On Jan. 21, The Women’s March in Washington, D.C. took place. Utica College Journalism Professor Mary Christopher attended the march where almost one million people filled the National Mall.
According to Christopher, the rally was four hours long and those in attendance were ready to march at the end of the rally. Christopher said she was encouraged by the large number of men and women who wanted to show their support for gender equality and human rights.
“So many people were outraged by Trump’s campaign and his victory,” Christopher said. “I wasn’t surprised that there was such a global protest.”
Gloria Steinem was one of Christopher’s favorite speakers because she has been an influential women’s rights activist for decades.
The throngs of people created an enthusiastic mood during the DC march.
“There was a lot of chanting yet it was very peaceful,” Christopher said. “Everyone was in support of human rights, so you felt a camaraderie in the massive crowd. Everyone wanted their voices heard and they had the opportunity to do so.”
Sophomore Hermina Garic also went to D.C. to be a part of this historic event.
“I knew I needed to go to the march as soon as I heard that it was happening,” Garic said. “Social activism has always been one of my passions.”
Much like Christopher, she felt a strong connection with every person in attendance.
“The Women’s March on Washington was an empowering event,” Garic said. “I felt connected to every individual that was marching. It felt like citizens owned the country together. We were all taking a powerful stance on social issues.”

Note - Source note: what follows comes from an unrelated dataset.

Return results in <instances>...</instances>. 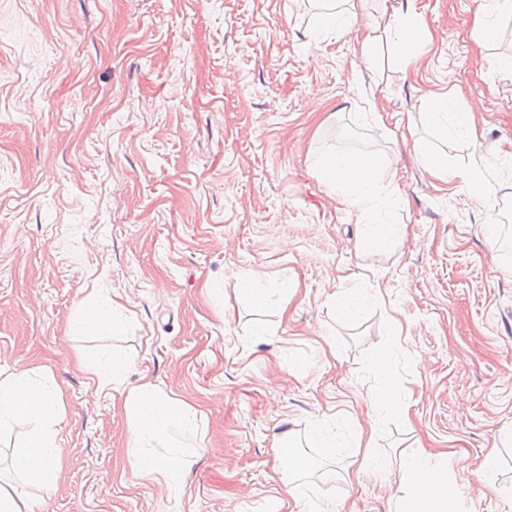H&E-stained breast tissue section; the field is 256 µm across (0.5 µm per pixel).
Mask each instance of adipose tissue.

Deborah Wilson-Allam, the UC director of international programs, said that this march was just the first step in the battle to create social change.
“I knew that this was just the beginning of a political and social movement that could bring about great change,” Wilson-Allam said. “It could fizzle out without sustained activism and it’s up to us to prepare for the long fight by pacing ourselves and committing to on-going actions to achieve the goals we want.”